Dans la lutte contre le réchauffement climatique, la politique nucléaire nippone fait partie d’un tout. Au total, une quinzaine de domaines clés à décarboner ont été identifiés (énergie, transport, bâtiment, etc.) et le pays mise aussi sur le développement des énergies renouvelables, en particulier l’éolien en mer avec 30 à 40 GW de capacité installée à l’horizon 2040. L’objectif est d’arriver à 50 ou 60 % de renouvelables en 2050 dans le mix électrique contre 16 % en 2017 (dont 8 % d’hydraulique). Le pays du soleil levant vise également le leadership de l’hydrogène bas carbone pour réduire les émissions du secteur des transports, notamment en développant les réacteurs HTR. Une grande installation de production d’hydrogène à d’ailleurs été inaugurée début 2020 à Namie, dans la région côtière de Fukushima.

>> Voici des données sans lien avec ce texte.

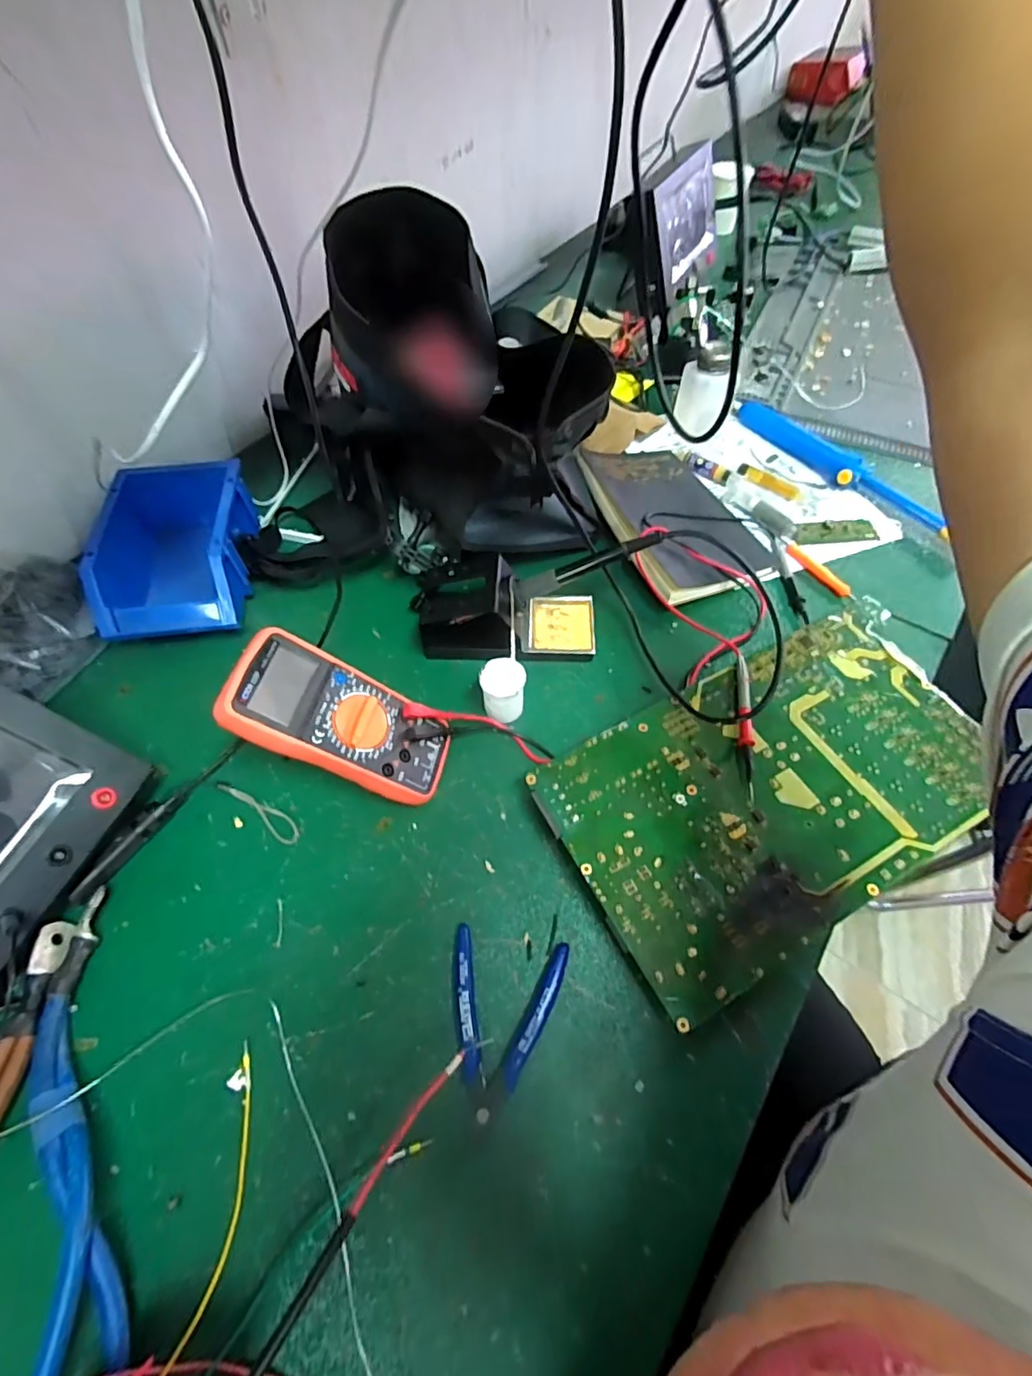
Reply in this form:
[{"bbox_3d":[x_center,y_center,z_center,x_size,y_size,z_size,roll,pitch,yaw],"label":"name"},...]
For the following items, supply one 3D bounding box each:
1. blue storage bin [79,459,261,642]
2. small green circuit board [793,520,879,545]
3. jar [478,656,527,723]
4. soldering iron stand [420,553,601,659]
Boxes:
[{"bbox_3d":[-0.326,-0.136,0.546,0.127,0.076,0.181,-9,58,-4],"label":"blue storage bin"},{"bbox_3d":[0.339,-0.167,0.593,0.076,0.010,0.035,2,57,17],"label":"small green circuit board"},{"bbox_3d":[-0.010,0.005,0.473,0.036,0.053,0.036,0,58,1],"label":"jar"},{"bbox_3d":[-0.010,-0.064,0.509,0.166,0.069,0.085,0,58,1],"label":"soldering iron stand"}]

Pour Hiroshi Kajiyama, en tant que ministre en charge de l’Energie et à la tête du METI, le Japon devra compter sur le nucléaire car il est indispensable pour atteindre la neutralité carbone en 2050. Le février 2021 (dans le Financial Times), il rappelle les récentes difficultés du réseau électrique pour subvenir aux besoins des Japonais alors qu’une grande partie du pays connaissait d’importantes chutes de neige. « Ni le solaire, ni l’éolien ne produisaient », le réseau était sous tension tandis que les prix de l’électricité s’envolaient. « La géographie du Japon rend plus difficile l’introduction d’énergies renouvelables qu’en Europe ou en Amérique du Nord », a-t-il précisé en soulignant le relief volcanique de l’archipel. Une étude du METI considère qu’il sera difficile de dépasser les 60 % d’énergies renouvelables et que 30 à 40 % du mix électrique devra provenir du nucléaire et/ou des énergies fossiles.